CONSIGNE A
Réécrivez toutes les entrées ci-dessous en remplaçant « semanas » par « meses », sans aucune autre modification, et laissez les images de côté dans votre réponse.

___ EXTRAIT FOURNI ___

Article rédigé par Falila Gbadamassi
France Télévisions - Rédaction Culture
Publié
Temps de lecture : 5 min
Lé délégué général du Fespaco, Alex Moussa Sawadogo, s'exprime lors d'une conférence de presse le 19 juillet 2022, à Ouagadougou, au Burkina Faso. (FESPACO)

La sélection de la 28e édition du Festival panafricain du cinéma et de la télévision de Ouagadougou (Fespaco) compte 170 œuvres en compétition, réparties dans onze catégories, parmi lesquelles la fiction long métrage, le court métrage, le documentaire, les séries télé, les films d'écoles et les films d'animation. Dans la catégorie fiction, quinze longs métrages sont en lice pour l'Etalon d'or du Yennenga. Alex Moussa Sawadogo, délégué général du Fespaco, nous parle du Festival qui se tiendra de 25 au 4 mars 2023 à Ouagadougou, la capitale du Burkina Faso, un pays victime du terrorisme comme ses voisins sahéliens. Il qualifié déjà cette édition d'"anthologique". Entretien.

Franceinfo Culture : Comment s'est déroulée la sélection de cette 28e édition du Fespaco ? 

Alex Moussa Sawadogo : Depuis mon arrivée à la délégation générale, le Fespaco dispose d'un comité de sélection dont les membres ont de l'expérience dans la programmation et la sélection des films. Ils viennent également de différents endroits du continent. Ils ont l'avantage, les uns et les autres, d'être en contact avec les créateurs qui œuvrent dans chacune des régions du continent. Ce qui nous permet d'aller chercher des films et de ne pas seulement nous contenter de ce qui est soumis au Fespaco. Les membres du comité de sélection participent aussi à de grands festivals comme Cannes ou Berlin, ils nous ramènent ainsi des œuvres qu'ils y ont découverts. Au Fespaco, nous ne voulons plus attendre que les œuvres nous parviennent. Nous sommes allés les chercher partout en Afrique et dans le monde. 

Le Sahel souffre du terrorisme et le Burkina Faso n'est pas épargné. Comment organise-t-on un évènement qui réunit des milliers de festivaliers quand la sécurité devient un élément aussi contraignant ?

___ ENTRÉES DE DONNÉES ___

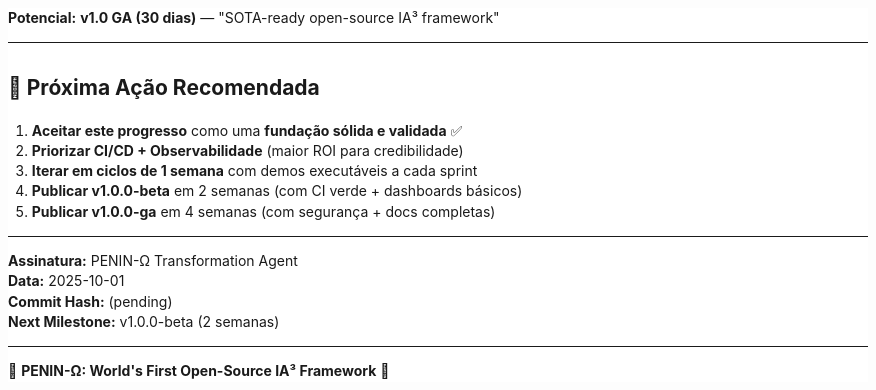 **Potencial:** **v1.0 GA (30 dias)** — "SOTA-ready open-source IA³ framework"

---

## 📧 Próxima Ação Recomendada

1. **Aceitar este progresso** como uma **fundação sólida e validada** ✅
2. **Priorizar CI/CD + Observabilidade** (maior ROI para credibilidade)
3. **Iterar em ciclos de 1 semana** com demos executáveis a cada sprint
4. **Publicar v1.0.0-beta** em 2 semanas (com CI verde + dashboards básicos)
5. **Publicar v1.0.0-ga** em 4 semanas (com segurança + docs completas)

---

**Assinatura:** PENIN-Ω Transformation Agent  
**Data:** 2025-10-01  
**Commit Hash:** (pending)  
**Next Milestone:** v1.0.0-beta (2 semanas)

---

🌟 **PENIN-Ω: World's First Open-Source IA³ Framework** 🌟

___

CONSIGNE B
Résumez en deux phrases l'entretien sur le Fespaco.

RÉSULTAT DE L'EXERCICE A
 **Potencial:** **v1.0 GA (30 dias)** — "SOTA-ready open-source IA³ framework"

---

## 📧 Próxima Ação Recomendada

1. **Aceitar este progresso** como uma **fundação sólida e validada** ✅
2. **Priorizar CI/CD + Observabilidade** (maior ROI para credibilidade)
3. **Iterar em ciclos de 1 semana** com demos executáveis a cada sprint
4. **Publicar v1.0.0-beta** em 2 meses (com CI verde + dashboards básicos)
5. **Publicar v1.0.0-ga** em 4 meses (com segurança + docs completas)

---

**Assinatura:** PENIN-Ω Transformation Agent  
**Data:** 2025-10-01  
**Commit Hash:** (pending)  
**Next Milestone:** v1.0.0-beta (2 meses)

---

🌟 **PENIN-Ω: World's First Open-Source IA³ Framework** 🌟

RÉSULTAT DE L'EXERCICE B
La 28e édition du Festival panafricain du cinéma et de la télévision de Ouagadougou présente 170 œuvres en compétition dans onze catégories, dont quinze longs métrages de fiction en lice pour l'Etalon d'or du Yennenga. Son délégué général, Alex Moussa Sawadogo, explique que la sélection repose sur un comité de membres expérimentés venus de tout le continent, qui vont chercher les films en Afrique et dans le monde, notamment à Cannes ou Berlin, plutôt que d'attendre ceux qui sont soumis.